REQUIREMENT
If a line in the data below includes the string "lines", please return a copy of it.

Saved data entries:
———
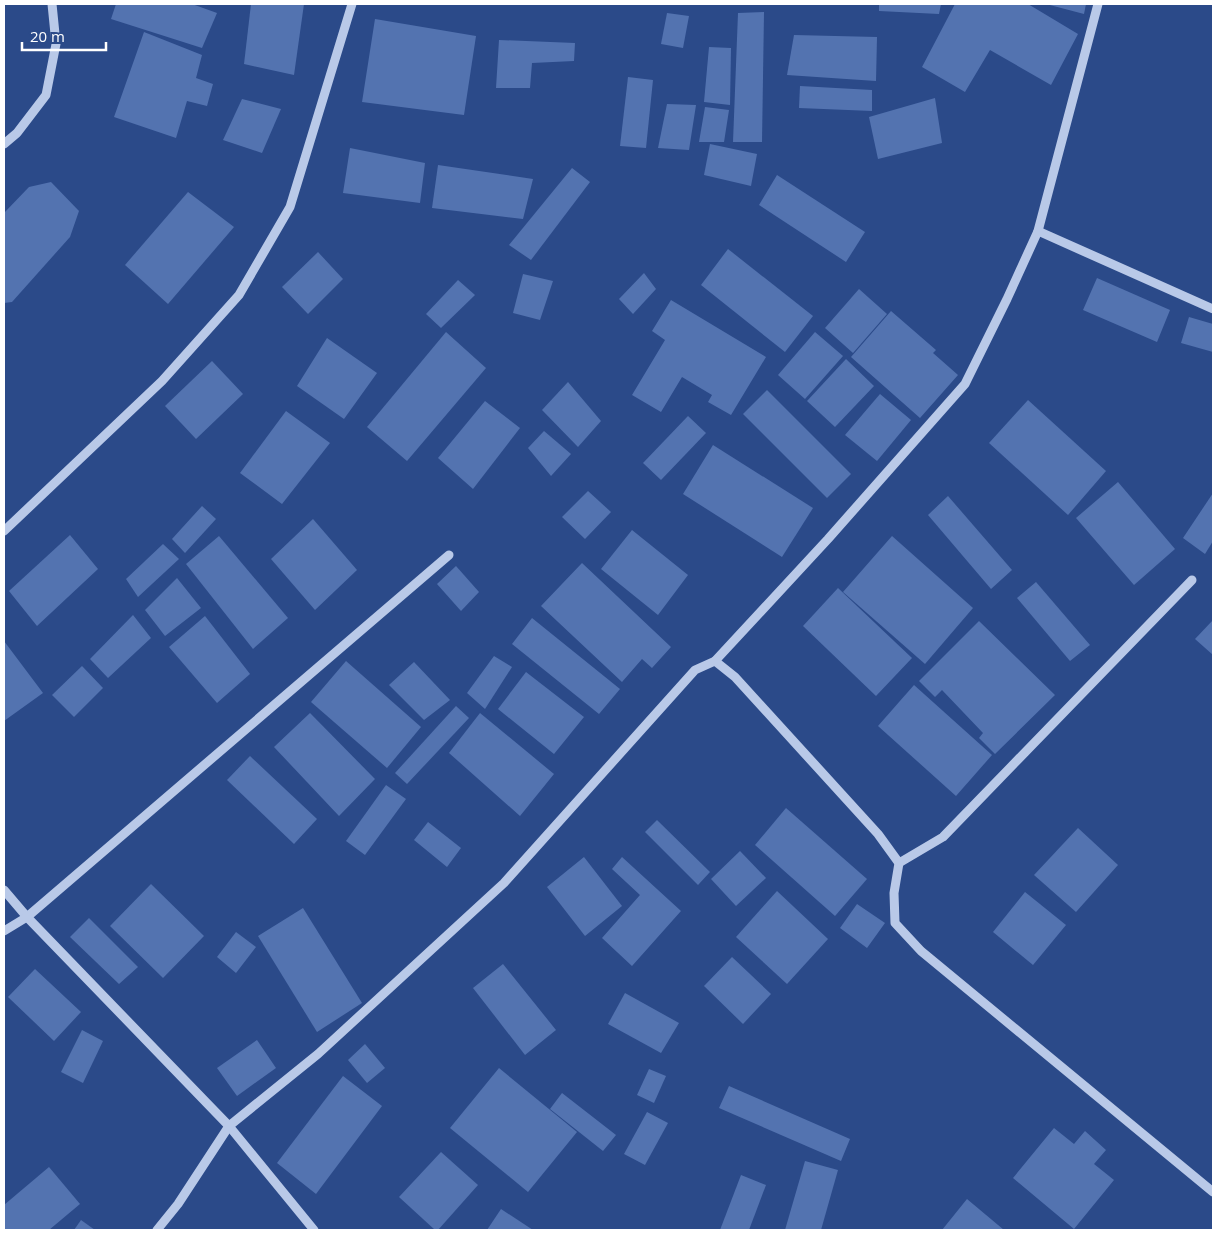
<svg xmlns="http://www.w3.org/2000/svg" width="1217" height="1234" viewBox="0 0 1217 1234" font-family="'Open Sans',sans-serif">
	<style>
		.building { fill: #5373b0 }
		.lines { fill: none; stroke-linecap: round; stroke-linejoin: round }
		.minor { stroke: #b9c9e8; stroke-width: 9 }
	</style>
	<rect width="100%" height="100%" fill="#2b4a89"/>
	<!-- building -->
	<g class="building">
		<path d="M116 4H192L217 13 202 48 111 19Z"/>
		<path d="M251 4H304L294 75 244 64Z"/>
		<path d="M879 4H941L939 14 879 11Z"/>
		<path d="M955 4H1028L1078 34 1051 85 990 50 965 92 922 67Z"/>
		<path d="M1046 4H1086L1084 14Z"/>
		<path d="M764 12 762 142H733L738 13Z"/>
		<path d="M667 13 689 16 683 48 661 44Z"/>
		<path d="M375 19 476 36 464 115 362 102Z"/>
		<path d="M144 32 202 55 196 78 213 84 207 106 187 101 176 138 114 117Z"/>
		<path d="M794 35 877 37 876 81 787 75Z"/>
		<path d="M499 40 575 43 574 61 532 63 530 88H496Z"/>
		<path d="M709 47 731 48 730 105 704 102Z"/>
		<path d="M628 77 653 80 646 148 620 146Z"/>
		<path d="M800 86 872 90V111L799 108Z"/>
		<path d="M935 98 942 143 878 159 869 117Z"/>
		<path d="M242 99 281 109 262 153 223 140Z"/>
		<path d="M667 104 696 105 689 150 658 148Z"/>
		<path d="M705 107 729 110 724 142H699Z"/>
		<path d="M710 144 757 154 751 186 704 175Z"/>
		<path d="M350 148 425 163 420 203 343 193Z"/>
		<path d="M438 165 533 179 523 219 432 208Z"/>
		<path d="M572 168 590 182 531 260 509 245Z"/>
		<path d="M777 175 865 232 846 262 759 205Z"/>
		<path d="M51 182 79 211 70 237 12 302 4 303V213L29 187Z"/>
		<path d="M188 192 234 227 168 304 125 265Z"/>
		<path d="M728 249 813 316 785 352 701 285Z"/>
		<path d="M318 252 343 279 308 314 282 287Z"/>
		<path d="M644 273 656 289 633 314 619 299Z"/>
		<path d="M523 274 553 281 540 320 513 313Z"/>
		<path d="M1097 278 1170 310 1157 342 1083 310Z"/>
		<path d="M458 280 475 295 441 328 426 314Z"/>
		<path d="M859 289 887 314 853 353 825 328Z"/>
		<path d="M671 300 766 357 731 415 708 402 712 395 682 377 661 412 632 395 665 340 652 331Z"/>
		<path d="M891 311 936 350 933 353 958 375 920 418 851 357Z"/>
		<path d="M1189 317 1213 324V352L1181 343Z"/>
		<path d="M446 332 486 368 407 461 367 427Z"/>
		<path d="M815 332 843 356 805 399 778 375Z"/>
		<path d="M327 338 377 373 344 419 297 386Z"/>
		<path d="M846 359 874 386 835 427 807 401Z"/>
		<path d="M212 361 243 394 196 439 165 406Z"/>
		<path d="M568 382 601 421 578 447 542 410Z"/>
		<path d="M767 390 851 474 827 498 743 414Z"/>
		<path d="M880 394 911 420 877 461 845 435Z"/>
		<path d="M1028 400 1106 471 1068 515 989 443Z"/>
		<path d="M485 401 520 428 473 489 438 458Z"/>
		<path d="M286 411 330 443 282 504 240 473Z"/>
		<path d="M688 416 706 433 661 480 643 463Z"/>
		<path d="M544 431 571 454 551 476 528 448Z"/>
		<path d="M713 445 813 508 782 557 683 494Z"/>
		<path d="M1118 482 1175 549 1134 585 1076 518Z"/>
		<path d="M588 491 611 512 585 539 562 517Z"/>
		<path d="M1213 493V541L1205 554 1183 538Z"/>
		<path d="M948 496 1012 570 991 589 928 515Z"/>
		<path d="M202 506 216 519 185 553 172 539Z"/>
		<path d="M313 519 357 570 315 610 271 559Z"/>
		<path d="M632 530 688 575 658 615 601 569Z"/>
		<path d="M70 535 98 569 37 626 9 591Z"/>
		<path d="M219 536 288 618 253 649 186 564Z"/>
		<path d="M892 536 973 608 925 664 843 592Z"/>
		<path d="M163 544 179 559 138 597 126 579Z"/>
		<path d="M582 563 671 647 652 668 642 659 622 682 541 606Z"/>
		<path d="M456 566 479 592 461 611 437 584Z"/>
		<path d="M177 578 201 608 165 636 145 610Z"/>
		<path d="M1036 582 1090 645 1070 661 1017 598Z"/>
		<path d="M838 588 912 658 876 696 803 626Z"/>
		<path d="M133 615 151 638 108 678 90 659Z"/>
		<path d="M205 616 250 674 217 703 169 647Z"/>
		<path d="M532 618 620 689 599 714 512 644Z"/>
		<path d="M1213 620V655L1195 639Z"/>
		<path d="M979 621 1055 695 995 754 979 738 983 733 942 690 935 697 919 681Z"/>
		<path d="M4 641 43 693 4 721Z"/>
		<path d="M494 656 512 667 485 709 467 693Z"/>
		<path d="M346 661 421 727 387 768 311 702Z"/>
		<path d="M414 662 450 700 424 720 389 685Z"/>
		<path d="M82 666 103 688 74 717 52 695Z"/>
		<path d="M526 672 584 717 554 754 498 709Z"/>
		<path d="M914 685 992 755 956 796 878 726Z"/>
		<path d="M456 706 469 718 407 784 395 773Z"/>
		<path d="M310 713 375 779 339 816 274 747Z"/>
		<path d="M480 713 554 774 520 816 449 753Z"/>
		<path d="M250 756 317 819 294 844 227 780Z"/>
		<path d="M386 785 406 799 365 855 346 841Z"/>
		<path d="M786 808 867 879 835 916 755 845Z"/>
		<path d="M657 820 710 872 698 885 645 832Z"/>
		<path d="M428 822 461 848 447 867 414 840Z"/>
		<path d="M1078 828 1118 865 1076 912 1034 875Z"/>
		<path d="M740 851 766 878 736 906 711 879Z"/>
		<path d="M584 857 622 906 585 936 547 887Z"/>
		<path d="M622 857 681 911 632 966 602 938 640 895 612 869Z"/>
		<path d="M151 884 204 936 163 978 110 926Z"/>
		<path d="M777 891 828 939 787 984 736 937Z"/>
		<path d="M1025 892 1066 925 1033 965 993 932Z"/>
		<path d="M857 904 885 923 867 948 840 928Z"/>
		<path d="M303 908 362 1003 317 1032 258 936Z"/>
		<path d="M89 918 138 967 119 984 70 937Z"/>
		<path d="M236 932 256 947 236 973 217 957Z"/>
		<path d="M732 957 771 994 743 1024 704 986Z"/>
		<path d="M503 964 556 1030 525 1055 473 988Z"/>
		<path d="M35 969 81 1012 54 1041 8 997Z"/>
		<path d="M625 993 679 1023 661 1053 608 1024Z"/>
		<path d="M82 1030 103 1041 83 1083 61 1072Z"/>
		<path d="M257 1040 276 1068 237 1096 217 1068Z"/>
		<path d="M365 1044 385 1068 367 1083 348 1060Z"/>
		<path d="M499 1068 577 1132 528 1192 450 1128Z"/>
		<path d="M649 1069 666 1076 654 1103 637 1095Z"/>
		<path d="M343 1076 382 1106 316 1194 277 1163Z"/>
		<path d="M729 1086 850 1139 841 1161 719 1108Z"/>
		<path d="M562 1093 616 1135 603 1151 550 1109Z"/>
		<path d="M647 1112 668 1123 645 1165 624 1154Z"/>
		<path d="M1054 1128 1074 1144 1085 1131 1106 1150 1094 1164 1114 1180 1074 1229 1013 1178Z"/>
		<path d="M441 1152 478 1185 438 1230H435L399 1197Z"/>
		<path d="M805 1161 838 1170 821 1230H785Z"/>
		<path d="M49 1167 80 1204 49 1230H4V1205Z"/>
		<path d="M741 1175 766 1185 749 1230H720Z"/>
		<path d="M967 1199 1004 1230H942Z"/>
		<path d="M501 1209 533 1230H487Z"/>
		<path d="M81 1220 95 1230H74Z"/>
	</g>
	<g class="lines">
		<!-- minor -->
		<g class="minor">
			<path d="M4 144 17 133 46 95 56 44 52 4"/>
			<path d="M1038 231 1213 309"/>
			<path d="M4 531 162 381 239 295 290 207 352 4"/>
			<path d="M715 661 735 677 878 834 899 863 894 893 895 923 921 951 1213 1192"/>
			<path d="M899 863 943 837 1192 580"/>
			<path d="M4 890 27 917 229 1126 314 1230"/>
			<path d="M4 931 27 917 449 555"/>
			<path d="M157 1230 178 1204 229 1126 318 1054 504 883 695 670 715 661 828 539 965 384 1007 299 1038 231 1098 4"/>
		</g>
	</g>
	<!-- border -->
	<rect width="1217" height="1234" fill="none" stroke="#ffffff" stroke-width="10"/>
	<!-- scale -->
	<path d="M22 42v8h84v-8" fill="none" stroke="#ffffff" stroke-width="2.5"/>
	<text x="30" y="42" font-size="15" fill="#ffffff" stroke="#2b4a89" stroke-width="4" paint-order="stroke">20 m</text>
</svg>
———
WRITTEN RESPONSE
		.lines { fill: none; stroke-linecap: round; stroke-linejoin: round }
	<g class="lines">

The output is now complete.